SUPPLIED TEXT →
Dr. Anne Barngrover’s ‘Everwhen’ poetry collection earns a top prize in the state. Read more about her book and her advice for writers.

Tags: College of Arts Sciences and Allied Services Poetry Faculty Creative Writing Master of Arts in Creative Writing MA in Creative Writing English Florida Book Awards Graduate Program Liberal Arts National Poetry Month
9 April 2024 -

During National Poetry Month, it’s fitting to congratulate Saint Leo University’s Dr. Anne Barngrover, who has been awarded the 2023 Bronze Medal by the Florida Book Awards for her poetry collection, Everwhen. Barngrover, associate professor of creative writing, and director of the Master of Arts in Creative Writing Program, will attend the awards ceremony in Tallahassee, FL, at the end of April. 

The Florida Book Awards were established in 2006. The 18th annual competition featured 170 eligible publications submitted across 11 categories for books published in 2023.

Earning the gold medal for poetry was Kweku Abimbola of Tampa for Saltwater Demands a Psalm (Graywolf Press) and the silver medal was awarded to Jessica Q. Stark of Jacksonville for Buffalo Girl.


Barngrover’s Everwhen will be among the other Florida Book Award-winning books on permanent display in the library at the Governor's Mansion in Tallahassee and in an exhibit case on the third floor of Florida State University's Strozier Library.

Published by the University of Akron Press, the award-winning Everwhen is Barngrover’s third poetry collection. Barngrover’s Brazen Creature was published in 2018 also by the University of Akron Press and was a finalist for the 2019 Ohioana Award for Poetry, and Yell Hound Blues was published by Shipwreckt Books in 2013. 

Originally from Cincinnati, Ohio, Barngrover earned her Bachelor of Arts from Denison University, her Master of Fine Arts from Florida State University, and her doctorate in English and creative writing from the University of Missouri.

SUPPLIED DATA →
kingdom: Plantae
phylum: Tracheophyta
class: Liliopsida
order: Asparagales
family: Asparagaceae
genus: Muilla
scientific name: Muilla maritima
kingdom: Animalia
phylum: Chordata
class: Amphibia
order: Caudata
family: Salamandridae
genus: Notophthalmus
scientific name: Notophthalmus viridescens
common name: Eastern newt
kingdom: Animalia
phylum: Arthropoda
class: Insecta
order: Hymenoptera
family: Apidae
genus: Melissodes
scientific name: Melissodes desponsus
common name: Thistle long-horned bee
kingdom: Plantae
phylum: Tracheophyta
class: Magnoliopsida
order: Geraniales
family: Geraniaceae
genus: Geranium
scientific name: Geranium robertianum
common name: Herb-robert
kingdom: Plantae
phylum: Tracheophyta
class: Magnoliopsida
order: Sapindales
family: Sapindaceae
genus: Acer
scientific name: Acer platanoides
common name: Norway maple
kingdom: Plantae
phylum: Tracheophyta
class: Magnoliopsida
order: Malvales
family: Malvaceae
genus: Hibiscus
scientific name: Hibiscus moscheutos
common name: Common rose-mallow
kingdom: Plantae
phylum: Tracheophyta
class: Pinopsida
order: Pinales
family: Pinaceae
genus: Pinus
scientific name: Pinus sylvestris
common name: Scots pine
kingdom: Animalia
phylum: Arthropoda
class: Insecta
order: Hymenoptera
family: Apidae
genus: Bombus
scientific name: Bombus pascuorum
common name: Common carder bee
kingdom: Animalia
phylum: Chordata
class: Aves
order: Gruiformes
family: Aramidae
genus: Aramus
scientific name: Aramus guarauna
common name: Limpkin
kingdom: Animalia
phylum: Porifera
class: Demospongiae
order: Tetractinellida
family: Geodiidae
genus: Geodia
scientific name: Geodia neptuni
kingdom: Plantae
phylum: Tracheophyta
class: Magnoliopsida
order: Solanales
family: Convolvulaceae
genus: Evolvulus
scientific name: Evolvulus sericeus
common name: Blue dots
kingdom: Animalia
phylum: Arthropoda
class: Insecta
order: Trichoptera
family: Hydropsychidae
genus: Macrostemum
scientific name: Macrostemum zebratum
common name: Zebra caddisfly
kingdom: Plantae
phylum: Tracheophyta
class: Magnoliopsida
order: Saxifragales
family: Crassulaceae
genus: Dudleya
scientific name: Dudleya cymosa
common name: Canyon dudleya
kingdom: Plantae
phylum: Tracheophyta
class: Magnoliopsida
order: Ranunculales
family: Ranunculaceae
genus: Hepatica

WHAT IS NEEDED →
Answer these questions from the article on Anne Barngrover's award:
(a) Which press published Everwhen?
(b) Who won the gold medal for poetry, and for which book?
(c) At which university did Barngrover earn her Master of Fine Arts?
None of the lines are needed here.

RESULT BELOW →
(a) The University of Akron Press
(b) Kweku Abimbola of Tampa, for Saltwater Demands a Psalm
(c) Florida State University